Apart from sadness and a vague sense of unease or disquiet, I have these thoughts on hearing this news.

Whatever health issues Jobs has been dealing with, he has not been able to overcome them. Jobs must have reached a point where he and his doctors realized his recovery would make no more significant progress. It is possible (and I certainly hope) that Jobs has many years ahead of him in which to contribute to Apple and to enjoy life with his family and friends. However, it is just as possible — and knowing Jobs’ concern for his privacy, not at all unlikely — that there may be more bad news about Steve Jobs ahead, and that it will come sooner than anyone wants to accept. I take no pleasure in thinking that. But I do think it.

In a sense, we are about to see the ultimate test of Jobs as a businessman and leader. How well has he inculcated his values and expectations into Apple’s culture? How well, in other words, has he enabled it to continue as though he were still there? The answer to this question will not be apparent for some time; Jobs will, as noted, continue to be involved with Apple, and it will take months or even years for the efforts he has overseen to come to fruition. That will not, alas, stop the tech pundits from clucking over Apple’s “loss of vision” at the first post-Jobs bump in the road to come along. For example, if the iPhone 4’s “Antenna-gate” issue had happened at a post-Jobs Apple, no one would skip a beat before denouncing the scandal as the inevitable result of Apple adrift in the leadership vacuum left by its departed visionary: “This would never have happened if Steve had been there.” There’s going to be a lot of bullshit like this in the months ahead, I’m afraid.
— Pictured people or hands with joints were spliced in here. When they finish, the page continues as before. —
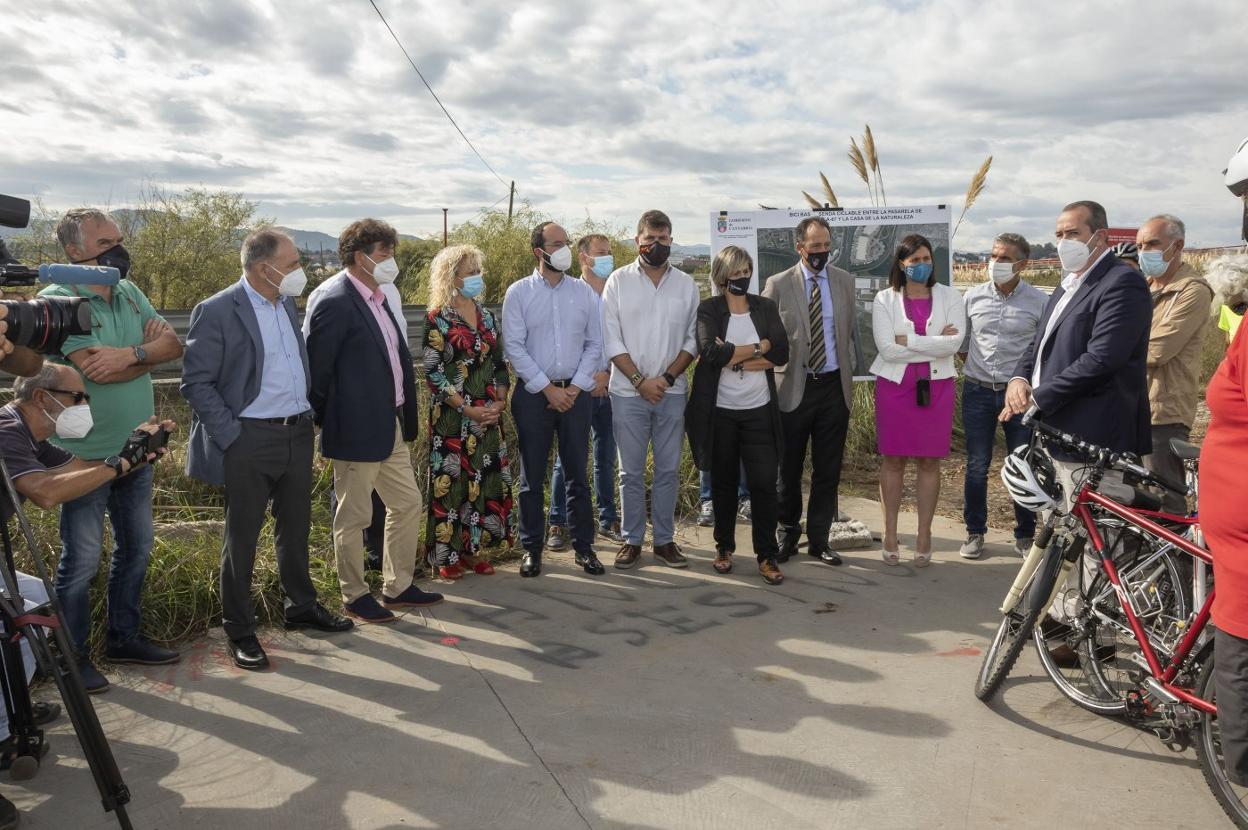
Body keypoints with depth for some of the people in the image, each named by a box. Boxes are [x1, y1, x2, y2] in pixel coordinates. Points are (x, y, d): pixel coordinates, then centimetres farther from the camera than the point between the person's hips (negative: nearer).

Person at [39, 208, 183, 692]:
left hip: (136, 449, 7)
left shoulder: (129, 294, 7)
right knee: (81, 561, 2)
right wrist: (150, 349, -9)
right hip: (86, 455, -7)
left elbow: (174, 345, -3)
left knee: (135, 548, 16)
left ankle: (124, 638, 32)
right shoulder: (58, 299, -14)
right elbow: (95, 368, -24)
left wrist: (130, 353, -21)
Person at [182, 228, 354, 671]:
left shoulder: (287, 304, 9)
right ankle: (239, 632, 19)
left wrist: (307, 417, 11)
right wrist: (231, 436, -16)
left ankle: (301, 606, 37)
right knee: (241, 539, 6)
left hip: (298, 435, 7)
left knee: (295, 528, 19)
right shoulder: (216, 312, -13)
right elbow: (196, 383, -13)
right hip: (250, 443, -7)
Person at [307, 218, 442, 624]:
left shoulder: (379, 299, 11)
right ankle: (355, 596, 22)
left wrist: (405, 416, 13)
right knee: (354, 518, 6)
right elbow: (317, 369, -15)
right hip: (357, 431, -9)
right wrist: (325, 420, -5)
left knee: (408, 504, 16)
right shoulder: (336, 303, -16)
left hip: (391, 427, 9)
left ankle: (398, 587, 30)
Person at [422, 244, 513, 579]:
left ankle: (471, 549, 20)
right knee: (451, 480, 0)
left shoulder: (486, 315, 10)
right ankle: (447, 556, 12)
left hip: (488, 415, 6)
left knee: (486, 479, 8)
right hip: (452, 416, -5)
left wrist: (500, 401, -2)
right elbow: (433, 372, -11)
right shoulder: (438, 318, -7)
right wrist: (467, 409, -15)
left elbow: (499, 363, 13)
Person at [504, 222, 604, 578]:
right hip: (533, 393, -2)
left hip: (575, 392, 2)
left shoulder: (584, 292, 7)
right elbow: (514, 347, -6)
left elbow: (594, 344, 6)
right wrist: (548, 389, -10)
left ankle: (583, 545, 17)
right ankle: (531, 548, 15)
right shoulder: (519, 292, 0)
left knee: (578, 472, 7)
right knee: (532, 476, 5)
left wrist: (575, 387, -5)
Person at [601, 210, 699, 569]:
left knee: (668, 469, 8)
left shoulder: (686, 284, 6)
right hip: (628, 392, -2)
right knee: (631, 471, 5)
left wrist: (667, 378, -9)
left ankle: (665, 540, 19)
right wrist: (640, 380, -11)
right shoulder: (619, 280, 1)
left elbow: (692, 340, 4)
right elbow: (611, 340, -4)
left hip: (671, 392, 2)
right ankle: (631, 540, 16)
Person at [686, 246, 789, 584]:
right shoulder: (708, 309, -1)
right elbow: (710, 351, -18)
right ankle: (724, 547, 27)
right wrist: (758, 347, -11)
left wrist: (732, 357, -12)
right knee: (724, 481, 11)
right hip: (719, 412, -1)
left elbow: (782, 353, -6)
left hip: (759, 411, 1)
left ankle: (767, 556, 8)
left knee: (764, 482, -3)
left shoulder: (766, 308, 7)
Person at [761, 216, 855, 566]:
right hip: (793, 389, -2)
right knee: (788, 469, 7)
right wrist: (772, 379, -2)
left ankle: (819, 538, 19)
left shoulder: (844, 281, 7)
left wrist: (847, 379, 10)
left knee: (828, 470, 7)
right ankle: (788, 534, 24)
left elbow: (848, 333, 13)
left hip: (834, 387, 3)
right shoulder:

But it is true that, at some distant point, people will look at Apple and have to decide, as well as they can, whether the company they see is truly living up to its founder’s standards, or whether it shows the first signs of an inevitable decline. Apple could easily remain unassailable with no input at all from Jobs for at least three years, and probably closer to five. By then, the tech landscape may have shifted sufficiently to allow a smaller, faster competitor to undermine Apple’s dominance or to establish a new computing paradigm ahead of it. This is going to happen eventually; it’s just a matter of when. The only real question is: will it happen sufficiently far in the future that no one can reasonably blame it on Jobs’ absence? Indeed, could Apple remain dominant for so long that Jobs himself one day becomes a hazily remembered, almost mythic figure like Henry Ford, with no direct associations with any of Apple’s then-current products?
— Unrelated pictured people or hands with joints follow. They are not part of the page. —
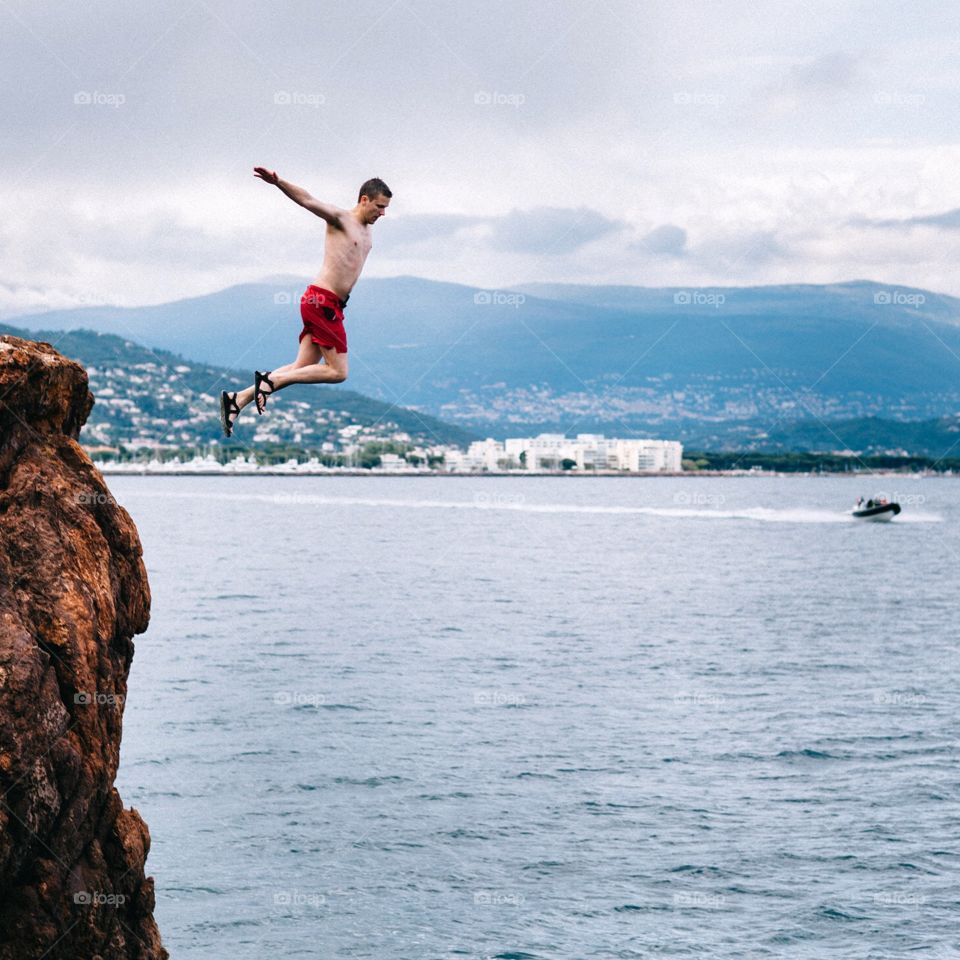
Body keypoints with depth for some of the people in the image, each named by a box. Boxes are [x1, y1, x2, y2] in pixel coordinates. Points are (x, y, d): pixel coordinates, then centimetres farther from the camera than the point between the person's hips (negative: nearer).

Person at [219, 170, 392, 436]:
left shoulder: (366, 230, 19)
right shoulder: (340, 218, -6)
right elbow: (306, 199, -18)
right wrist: (278, 182, -32)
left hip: (329, 304, 9)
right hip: (321, 301, -9)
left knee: (301, 369, 6)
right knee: (337, 372, -8)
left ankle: (237, 399, 6)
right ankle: (271, 379, -5)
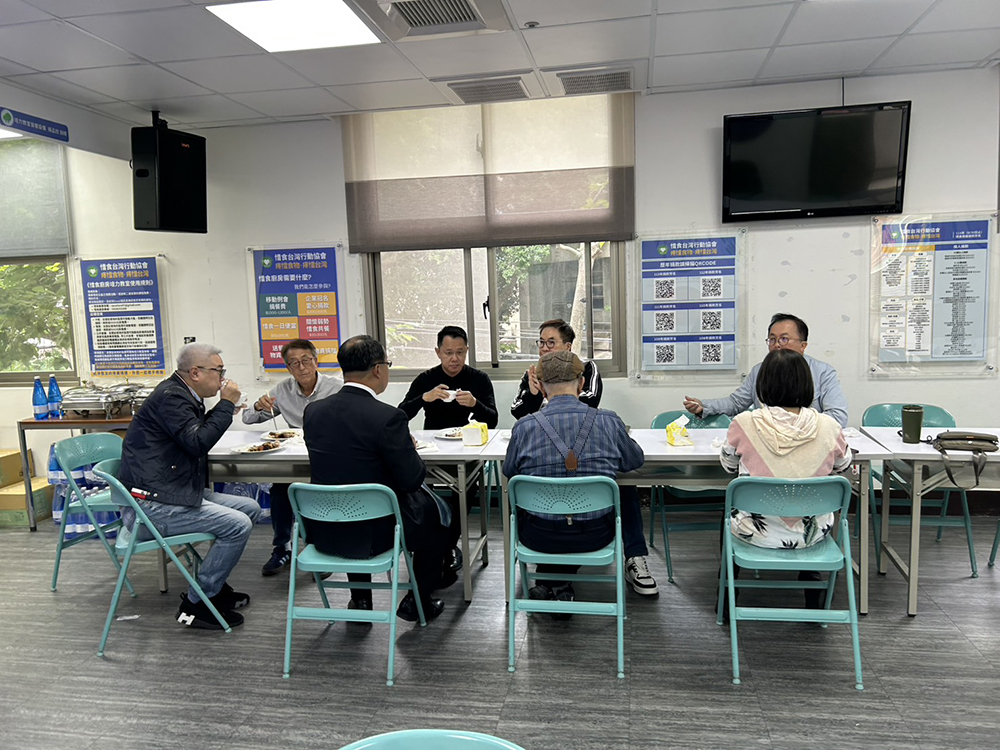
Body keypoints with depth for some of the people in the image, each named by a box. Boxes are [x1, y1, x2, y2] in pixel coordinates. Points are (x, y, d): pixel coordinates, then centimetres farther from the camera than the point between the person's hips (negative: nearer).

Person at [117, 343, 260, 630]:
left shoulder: (181, 394, 16)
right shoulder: (170, 397, -16)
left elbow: (197, 435, 25)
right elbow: (197, 442, -24)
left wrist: (224, 409, 11)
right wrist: (226, 404, -14)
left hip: (175, 493, 11)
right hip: (151, 505, -11)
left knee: (250, 508, 8)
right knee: (238, 525, -20)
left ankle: (213, 584, 17)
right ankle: (196, 604, -7)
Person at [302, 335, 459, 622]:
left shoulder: (313, 411, -3)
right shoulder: (388, 417, -22)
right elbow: (411, 479, -16)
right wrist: (410, 450, 6)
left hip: (323, 531, 6)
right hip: (375, 533, -5)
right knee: (438, 512, 20)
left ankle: (360, 598, 37)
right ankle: (417, 600, 28)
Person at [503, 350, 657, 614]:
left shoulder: (524, 427, -12)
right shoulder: (609, 422, -10)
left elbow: (509, 472, 7)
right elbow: (635, 461, 9)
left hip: (540, 539, 0)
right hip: (596, 535, 1)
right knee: (626, 489, 28)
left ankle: (556, 581, 25)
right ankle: (634, 561, 32)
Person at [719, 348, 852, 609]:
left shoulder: (744, 424, -19)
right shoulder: (828, 427, -15)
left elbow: (729, 465, 2)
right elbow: (843, 466, 8)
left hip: (756, 532, -1)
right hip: (811, 535, 2)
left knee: (730, 509, 33)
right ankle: (814, 602, 48)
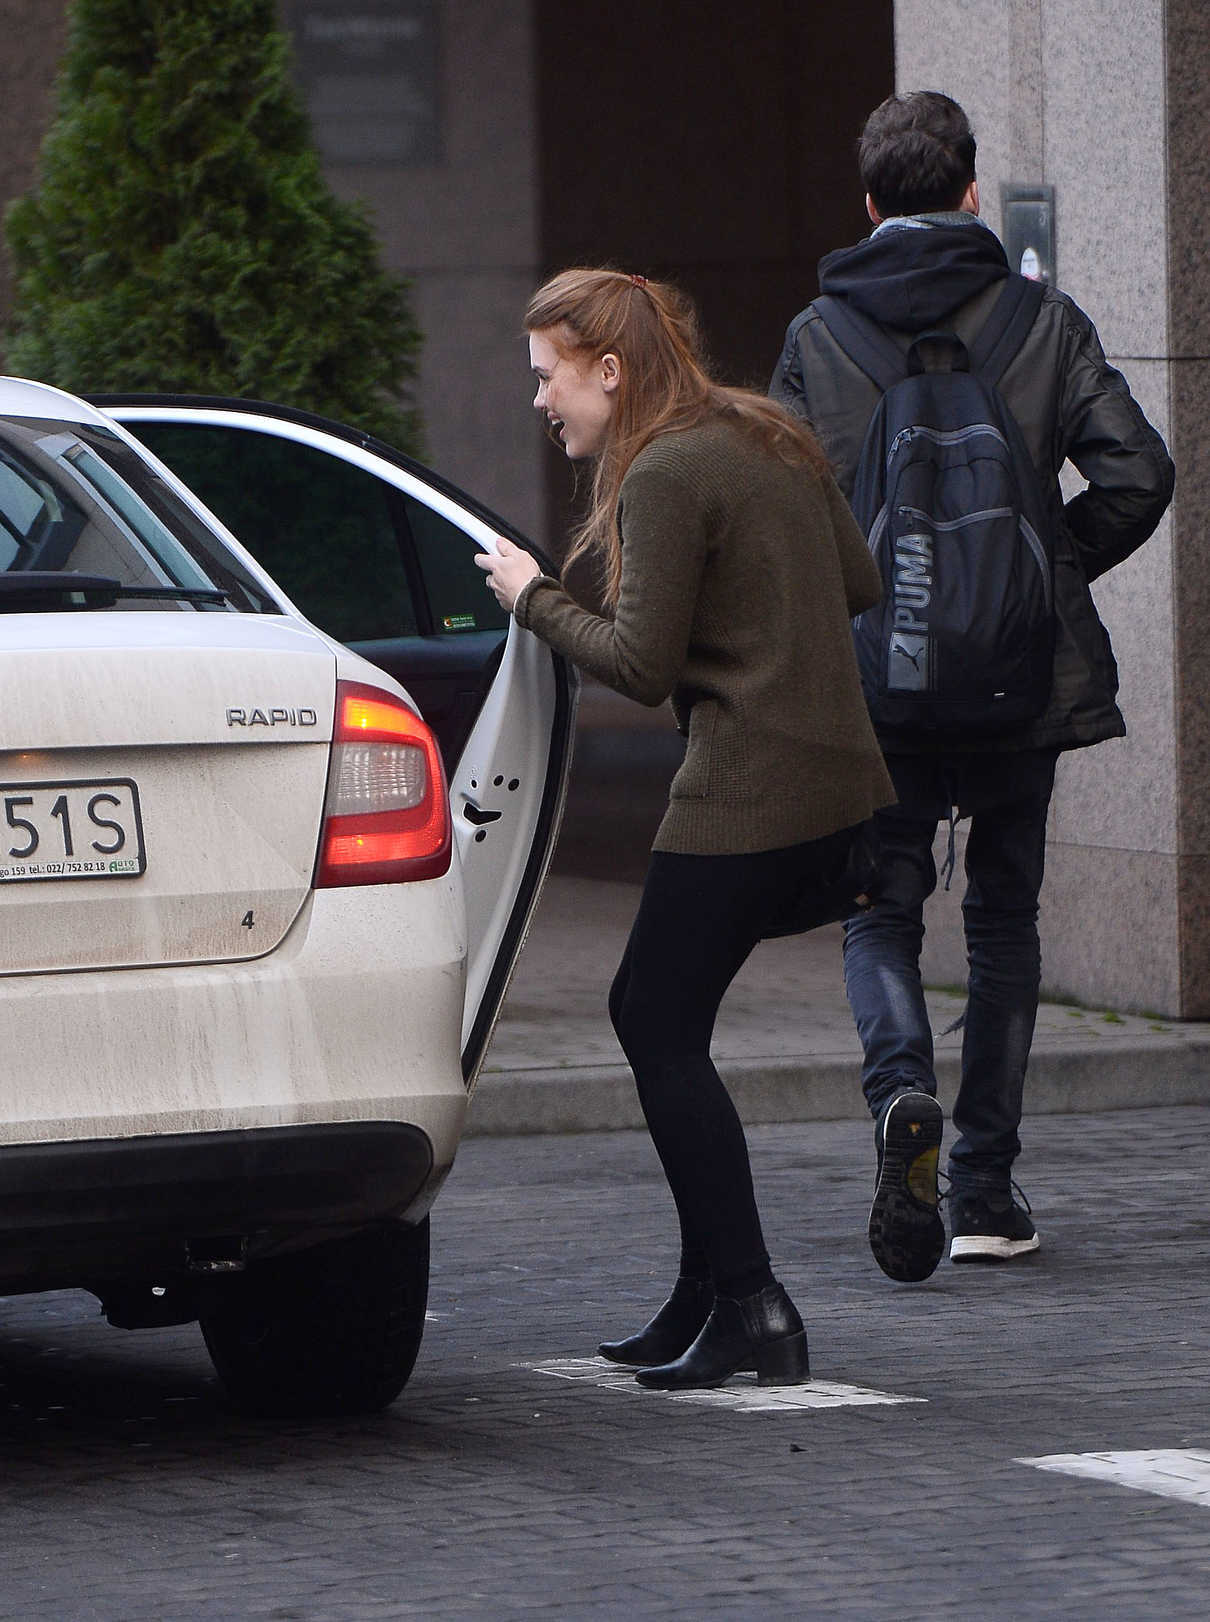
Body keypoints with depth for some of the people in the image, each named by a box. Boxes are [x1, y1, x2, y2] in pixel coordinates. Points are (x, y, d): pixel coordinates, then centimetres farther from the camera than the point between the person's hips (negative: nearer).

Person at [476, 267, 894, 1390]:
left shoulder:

I think it could happen. If it does, that will be the true confirmation of Steve Jobs’ genius. He would not have merely started Apple. He would not have merely rebuilt it from a teetering computer company into the world’s most valuable technology company, capable of redefining entire markets at a stroke. He would have given it a soul, and not just a soul but his soul — the one thing even some of his greatest admirers were convinced he could not do. He would have achieved a kind of immortality: a cluster of dedicated people who absorbed his ways of thinking and distilled them into an essence that can be taught and passed on after he was gone. If he succeeds in this, then there is no telling how long Apple could remain in its present dominant position. Jobs came back to Apple 15 years ago. What could Apple be in another 15 years? It could come back down to earth, become just another successful purveyor of computers, gadgets and lifestyle accessories. Or it could be something that no one today can see, an integral part of industries we haven’t yet imagined. We might even one day call it the most powerful and innovative company that has ever been — greater than U.S. Steel, greater than Ford, greater than AT&T or Microsoft — a company so ingrained in our lives that it literally has no precedent.

Knowing what little I do about Steve Jobs, I am guessing that is the legacy he strives for. Will he succeed? I wouldn’t bet against him. How amazing it is to think that for all Jobs has accomplished, today really only marks a new beginning.